Colonels Claim Pentagon Uses Misguided Brain Injury Tests
04.16.09 |
The discussion of brain injuries suffered by returning military vets will ramp up a little today. Two military researchers, Colonels Charles Hoge and Carl Castro are saying the military should do away with questions asked of marines, sailors and soldiers returning from Iraq and Afghanistan, designed to discover cases of traumatic brain injury.
In an article published in today's issue of the "New England Journal of Medicine," the colonels say both the Pentagon and Veterans Administration are working with flawed science trying to discover brain injury cases. The authors believe the screening creates unnecessary concern among troops and they may wrongly blame fairly minor symptoms, like headaches, on brain injury instead of the more common cause, sleep deprivation.
"USA Today" reports the Army's surgeon general, General Eric Schoomaker, agrees with the argument that there should be some modification of the screening.

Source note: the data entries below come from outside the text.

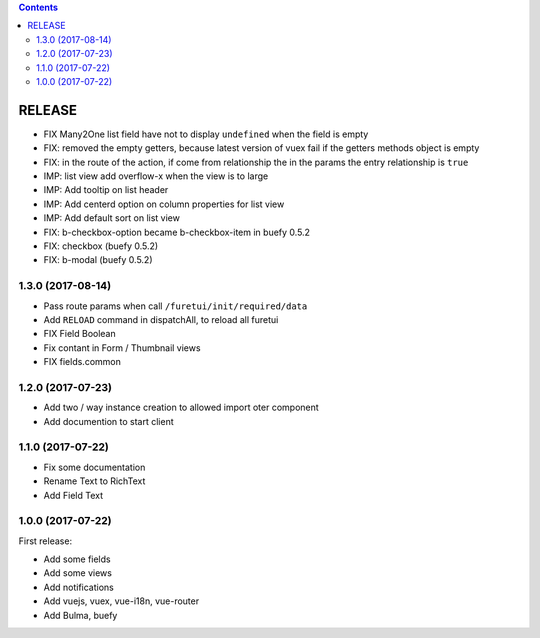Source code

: .. This file is a part of the FuretUI project                                   
..
..    Copyright (C) 2014 Jean-Sebastien SUZANNE <jssuzanne@anybox.fr>
..
.. This Source Code Form is subject to the terms of the Mozilla Public License,
.. v. 2.0. If a copy of the MPL was not distributed with this file,You can
.. obtain one at http://mozilla.org/MPL/2.0/.

.. contents::

RELEASE
=======

* FIX Many2One list field have not to display ``undefined`` when the field is
  empty
* FIX: removed the empty getters, because latest version of vuex fail if the
  getters methods object is empty
* FIX: in the route of the action, if come from relationship the in the params
  the entry relationship is ``true``
* IMP: list view add overflow-x when the view is to large
* IMP: Add tooltip on list header
* IMP: Add centerd option on column properties for list view
* IMP: Add default sort on list view
* FIX: b-checkbox-option became b-checkbox-item in buefy 0.5.2
* FIX: checkbox (buefy 0.5.2)
* FIX: b-modal (buefy 0.5.2)

1.3.0 (2017-08-14)
------------------

* Pass route params when call ``/furetui/init/required/data``
* Add ``RELOAD`` command in dispatchAll, to reload all furetui
* FIX Field Boolean 
* Fix contant in Form / Thumbnail views
* FIX fields.common

1.2.0 (2017-07-23)
------------------

* Add two / way instance creation to allowed import oter component
* Add documention to start client

1.1.0 (2017-07-22)
------------------

* Fix some documentation
* Rename Text to RichText
* Add Field Text


1.0.0 (2017-07-22)
------------------

First release:

* Add some fields
* Add some views
* Add notifications
* Add vuejs, vuex, vue-i18n, vue-router
* Add Bulma, buefy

Other government brain-injury researchers beg to disagree citing concerns injured troops could be left without proper care. The Pentagon has guestimated more than 300-thousand Iraq and Afghanistan war vets sustained a mild traumatic brain injury or concussion while fighting. The majority of those injuries have gone untreated.
The symptoms include depression, post-traumatic stress disorder and substance abuse. Researchers say part of the blame goes to lifesaving body armor that allows troops to survive bomb blasts but return home with other serious issues.